RECORDS SUPPLIED Block Start

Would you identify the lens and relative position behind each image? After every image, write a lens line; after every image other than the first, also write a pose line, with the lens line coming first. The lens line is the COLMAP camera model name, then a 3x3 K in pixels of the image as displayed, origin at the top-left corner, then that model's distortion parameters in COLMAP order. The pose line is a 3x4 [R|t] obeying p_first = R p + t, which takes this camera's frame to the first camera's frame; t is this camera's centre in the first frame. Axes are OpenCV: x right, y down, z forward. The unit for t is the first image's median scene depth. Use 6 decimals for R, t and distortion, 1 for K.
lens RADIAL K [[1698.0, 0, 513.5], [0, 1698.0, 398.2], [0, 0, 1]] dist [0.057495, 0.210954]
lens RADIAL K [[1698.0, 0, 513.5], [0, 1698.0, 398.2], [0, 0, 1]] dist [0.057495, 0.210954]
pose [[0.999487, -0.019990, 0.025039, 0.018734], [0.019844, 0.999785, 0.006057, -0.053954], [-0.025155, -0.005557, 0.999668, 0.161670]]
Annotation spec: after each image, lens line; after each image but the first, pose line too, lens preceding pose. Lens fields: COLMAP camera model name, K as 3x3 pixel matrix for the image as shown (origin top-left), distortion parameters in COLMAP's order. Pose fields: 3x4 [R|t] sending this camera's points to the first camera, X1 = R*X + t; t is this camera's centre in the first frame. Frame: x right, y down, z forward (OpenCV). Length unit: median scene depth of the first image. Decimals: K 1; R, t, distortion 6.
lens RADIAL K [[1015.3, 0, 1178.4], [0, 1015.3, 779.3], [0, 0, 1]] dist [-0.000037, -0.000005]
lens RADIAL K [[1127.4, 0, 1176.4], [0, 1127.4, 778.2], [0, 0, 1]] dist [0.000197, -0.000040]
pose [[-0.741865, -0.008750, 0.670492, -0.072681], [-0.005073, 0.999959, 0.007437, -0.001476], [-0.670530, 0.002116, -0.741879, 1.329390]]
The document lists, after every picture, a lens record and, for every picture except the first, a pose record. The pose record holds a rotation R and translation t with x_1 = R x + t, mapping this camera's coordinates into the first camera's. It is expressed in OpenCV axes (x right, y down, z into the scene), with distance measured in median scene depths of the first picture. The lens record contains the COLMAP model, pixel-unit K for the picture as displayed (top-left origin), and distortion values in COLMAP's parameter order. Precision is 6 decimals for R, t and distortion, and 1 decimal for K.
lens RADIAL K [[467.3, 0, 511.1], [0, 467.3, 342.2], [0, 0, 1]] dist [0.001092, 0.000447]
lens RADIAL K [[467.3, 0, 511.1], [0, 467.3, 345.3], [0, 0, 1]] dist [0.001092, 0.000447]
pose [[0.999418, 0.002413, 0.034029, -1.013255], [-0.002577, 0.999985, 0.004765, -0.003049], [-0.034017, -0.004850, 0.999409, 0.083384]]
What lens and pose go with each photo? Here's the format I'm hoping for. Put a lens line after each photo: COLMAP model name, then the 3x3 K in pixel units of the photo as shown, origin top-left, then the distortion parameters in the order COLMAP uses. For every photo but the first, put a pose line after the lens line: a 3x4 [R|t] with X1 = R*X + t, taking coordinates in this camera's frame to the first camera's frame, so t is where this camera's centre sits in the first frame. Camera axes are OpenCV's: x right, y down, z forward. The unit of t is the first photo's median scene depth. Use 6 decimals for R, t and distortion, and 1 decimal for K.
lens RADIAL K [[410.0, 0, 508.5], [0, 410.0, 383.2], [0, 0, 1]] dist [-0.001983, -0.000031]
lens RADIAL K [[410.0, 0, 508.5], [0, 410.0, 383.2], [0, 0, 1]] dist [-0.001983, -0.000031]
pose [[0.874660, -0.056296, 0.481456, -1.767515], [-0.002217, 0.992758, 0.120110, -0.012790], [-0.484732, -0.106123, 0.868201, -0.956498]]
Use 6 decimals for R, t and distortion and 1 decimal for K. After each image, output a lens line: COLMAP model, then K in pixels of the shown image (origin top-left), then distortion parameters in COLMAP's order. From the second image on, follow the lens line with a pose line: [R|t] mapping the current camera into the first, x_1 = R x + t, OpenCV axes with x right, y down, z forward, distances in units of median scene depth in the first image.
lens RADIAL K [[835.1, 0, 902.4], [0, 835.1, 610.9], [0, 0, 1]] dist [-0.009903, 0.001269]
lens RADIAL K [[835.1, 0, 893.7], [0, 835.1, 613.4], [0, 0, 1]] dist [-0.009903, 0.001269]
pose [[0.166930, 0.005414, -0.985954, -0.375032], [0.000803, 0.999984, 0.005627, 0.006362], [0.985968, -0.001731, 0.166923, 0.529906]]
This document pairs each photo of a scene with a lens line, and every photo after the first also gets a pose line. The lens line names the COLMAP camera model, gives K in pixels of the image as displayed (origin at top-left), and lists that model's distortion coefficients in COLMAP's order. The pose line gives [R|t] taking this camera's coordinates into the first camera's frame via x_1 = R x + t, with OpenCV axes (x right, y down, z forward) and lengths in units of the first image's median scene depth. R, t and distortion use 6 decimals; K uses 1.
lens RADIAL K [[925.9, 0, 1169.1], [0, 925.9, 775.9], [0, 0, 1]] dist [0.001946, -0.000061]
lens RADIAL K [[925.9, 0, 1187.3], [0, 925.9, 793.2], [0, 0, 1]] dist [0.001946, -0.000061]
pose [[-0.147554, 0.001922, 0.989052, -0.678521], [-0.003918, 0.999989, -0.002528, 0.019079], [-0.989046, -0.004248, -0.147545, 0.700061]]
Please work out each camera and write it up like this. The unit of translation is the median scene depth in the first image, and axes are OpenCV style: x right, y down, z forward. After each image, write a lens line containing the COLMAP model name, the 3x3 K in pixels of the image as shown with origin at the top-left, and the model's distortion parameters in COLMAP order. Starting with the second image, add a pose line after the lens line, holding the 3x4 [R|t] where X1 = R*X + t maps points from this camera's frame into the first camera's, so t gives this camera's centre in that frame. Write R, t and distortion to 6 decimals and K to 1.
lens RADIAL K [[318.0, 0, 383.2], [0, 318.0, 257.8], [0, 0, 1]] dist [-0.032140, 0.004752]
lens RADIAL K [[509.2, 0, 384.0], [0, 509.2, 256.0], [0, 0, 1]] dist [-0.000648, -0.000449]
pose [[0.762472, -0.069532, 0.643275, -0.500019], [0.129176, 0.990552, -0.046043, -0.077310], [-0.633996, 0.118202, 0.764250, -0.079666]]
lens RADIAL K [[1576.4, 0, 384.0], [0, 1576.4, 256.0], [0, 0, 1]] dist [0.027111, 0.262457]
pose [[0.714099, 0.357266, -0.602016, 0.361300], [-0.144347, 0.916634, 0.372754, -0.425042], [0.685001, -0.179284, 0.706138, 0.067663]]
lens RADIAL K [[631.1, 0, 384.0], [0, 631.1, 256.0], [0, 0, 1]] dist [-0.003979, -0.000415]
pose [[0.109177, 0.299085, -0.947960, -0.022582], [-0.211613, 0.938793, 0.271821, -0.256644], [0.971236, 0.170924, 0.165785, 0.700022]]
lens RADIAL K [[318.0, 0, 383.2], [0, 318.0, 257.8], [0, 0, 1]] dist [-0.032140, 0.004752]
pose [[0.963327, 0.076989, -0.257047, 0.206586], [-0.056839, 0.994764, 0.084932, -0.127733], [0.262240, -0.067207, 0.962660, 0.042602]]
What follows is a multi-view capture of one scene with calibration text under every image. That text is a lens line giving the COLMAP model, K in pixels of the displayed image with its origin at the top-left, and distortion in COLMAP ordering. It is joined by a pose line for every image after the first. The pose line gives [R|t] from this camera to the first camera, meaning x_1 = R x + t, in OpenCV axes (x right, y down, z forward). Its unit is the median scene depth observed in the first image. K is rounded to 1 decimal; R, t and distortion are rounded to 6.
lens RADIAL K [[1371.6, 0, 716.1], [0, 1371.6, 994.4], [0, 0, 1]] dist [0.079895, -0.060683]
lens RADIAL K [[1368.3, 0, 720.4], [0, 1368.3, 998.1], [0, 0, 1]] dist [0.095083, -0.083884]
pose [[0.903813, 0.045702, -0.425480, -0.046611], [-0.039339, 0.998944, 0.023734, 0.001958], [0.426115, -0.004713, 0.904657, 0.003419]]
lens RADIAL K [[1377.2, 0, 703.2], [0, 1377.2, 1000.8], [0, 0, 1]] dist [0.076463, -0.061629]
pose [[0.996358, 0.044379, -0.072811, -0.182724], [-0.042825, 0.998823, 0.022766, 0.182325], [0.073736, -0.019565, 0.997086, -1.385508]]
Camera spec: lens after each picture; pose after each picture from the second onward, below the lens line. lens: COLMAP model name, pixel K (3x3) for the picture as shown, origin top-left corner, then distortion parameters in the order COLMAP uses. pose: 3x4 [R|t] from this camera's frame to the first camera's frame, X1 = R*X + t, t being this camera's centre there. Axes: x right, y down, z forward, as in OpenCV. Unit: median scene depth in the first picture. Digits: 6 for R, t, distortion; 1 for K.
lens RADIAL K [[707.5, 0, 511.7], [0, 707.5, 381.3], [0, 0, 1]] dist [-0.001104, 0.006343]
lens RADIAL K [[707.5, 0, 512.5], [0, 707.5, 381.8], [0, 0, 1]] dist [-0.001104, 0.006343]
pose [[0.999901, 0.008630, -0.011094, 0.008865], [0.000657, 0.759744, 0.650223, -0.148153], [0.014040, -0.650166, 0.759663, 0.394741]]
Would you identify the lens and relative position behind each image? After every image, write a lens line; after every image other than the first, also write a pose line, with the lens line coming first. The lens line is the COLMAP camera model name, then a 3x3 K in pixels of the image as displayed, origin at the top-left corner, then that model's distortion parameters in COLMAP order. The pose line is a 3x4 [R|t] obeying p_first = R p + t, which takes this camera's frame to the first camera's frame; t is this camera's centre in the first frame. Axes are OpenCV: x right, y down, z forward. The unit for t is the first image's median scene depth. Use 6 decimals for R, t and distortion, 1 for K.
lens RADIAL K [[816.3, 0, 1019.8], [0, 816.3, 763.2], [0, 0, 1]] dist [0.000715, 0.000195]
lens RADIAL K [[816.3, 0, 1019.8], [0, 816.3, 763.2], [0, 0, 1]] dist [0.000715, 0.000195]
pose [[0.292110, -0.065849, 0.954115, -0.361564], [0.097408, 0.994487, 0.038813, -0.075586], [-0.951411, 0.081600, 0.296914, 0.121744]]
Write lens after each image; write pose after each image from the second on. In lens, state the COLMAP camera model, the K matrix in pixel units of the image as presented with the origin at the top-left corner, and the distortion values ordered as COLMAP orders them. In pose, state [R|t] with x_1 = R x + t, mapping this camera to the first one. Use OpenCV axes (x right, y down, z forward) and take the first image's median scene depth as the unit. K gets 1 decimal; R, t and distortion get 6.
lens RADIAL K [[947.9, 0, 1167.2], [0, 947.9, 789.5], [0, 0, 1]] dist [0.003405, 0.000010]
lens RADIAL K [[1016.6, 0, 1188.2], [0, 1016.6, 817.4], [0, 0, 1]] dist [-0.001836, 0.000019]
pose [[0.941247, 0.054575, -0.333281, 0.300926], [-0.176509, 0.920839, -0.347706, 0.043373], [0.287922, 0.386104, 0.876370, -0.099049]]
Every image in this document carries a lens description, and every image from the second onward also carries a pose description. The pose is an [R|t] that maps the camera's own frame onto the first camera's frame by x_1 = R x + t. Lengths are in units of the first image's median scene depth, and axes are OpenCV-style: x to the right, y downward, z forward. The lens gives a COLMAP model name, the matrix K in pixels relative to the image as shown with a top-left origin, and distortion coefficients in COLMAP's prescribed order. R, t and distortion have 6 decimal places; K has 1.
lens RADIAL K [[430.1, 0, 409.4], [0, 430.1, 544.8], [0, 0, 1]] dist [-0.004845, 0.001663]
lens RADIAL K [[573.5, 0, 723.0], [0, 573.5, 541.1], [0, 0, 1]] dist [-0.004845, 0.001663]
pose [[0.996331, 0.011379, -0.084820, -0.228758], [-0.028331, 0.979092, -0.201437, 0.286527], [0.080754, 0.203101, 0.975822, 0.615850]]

RECORDS SUPPLIED Block End

• WORK REQUIRED: State how many lines in the records contain the word "follows", giving only the number.

• ANSWER TO THIS EXERCISE: 1